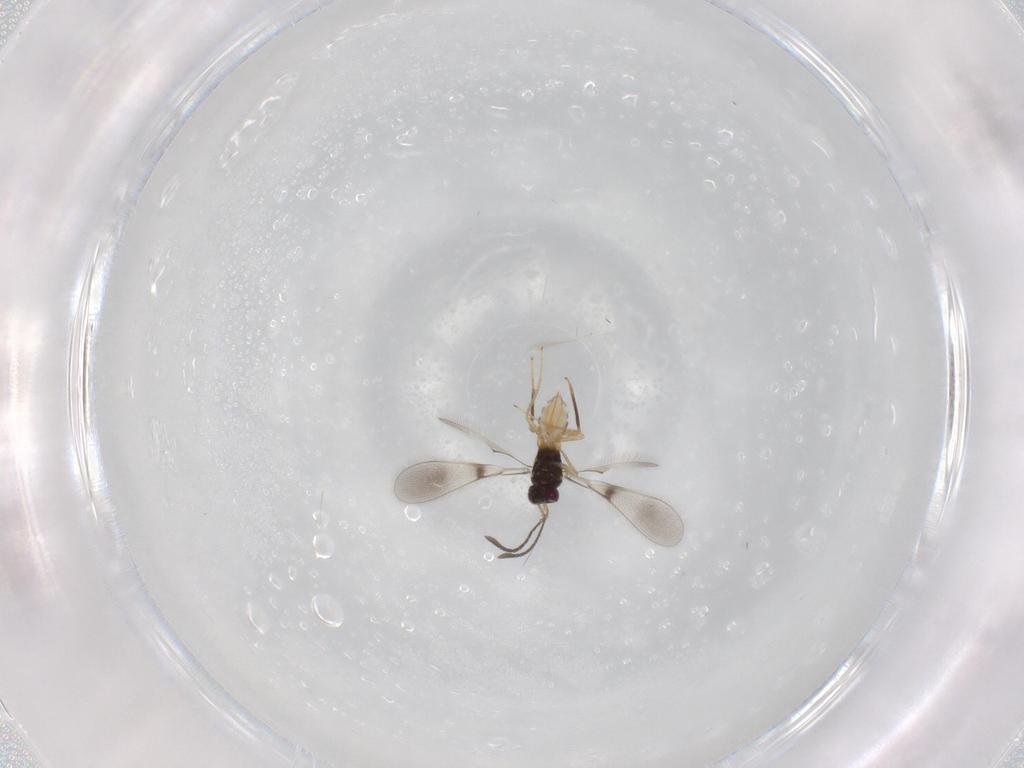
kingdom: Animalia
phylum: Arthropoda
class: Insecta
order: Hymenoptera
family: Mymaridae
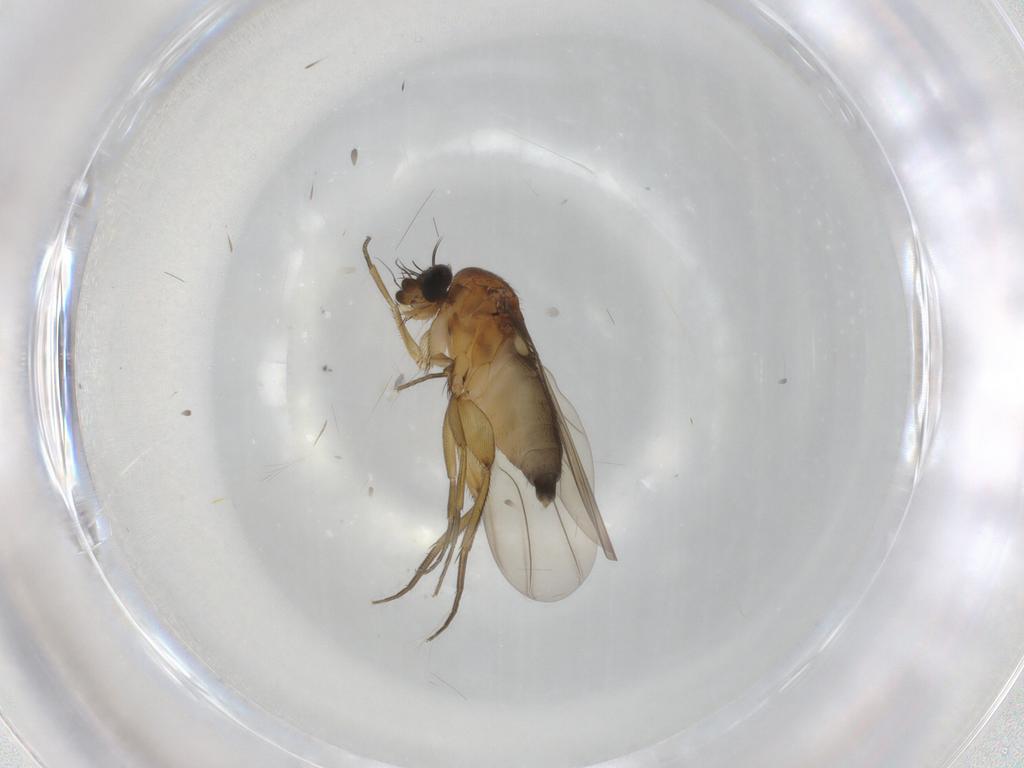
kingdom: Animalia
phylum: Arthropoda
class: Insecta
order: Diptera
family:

--------

▶ _What this task involves_
Render every line of the listing above as a JSON list of strings, one string per line, skipping blank lines and leaving out the pictures.

▶ _Expected answer_
[
  "kingdom: Animalia",
  "phylum: Arthropoda",
  "class: Insecta",
  "order: Hymenoptera",
  "family: Mymaridae",
  "kingdom: Animalia",
  "phylum: Arthropoda",
  "class: Insecta",
  "order: Diptera",
  "family:"
]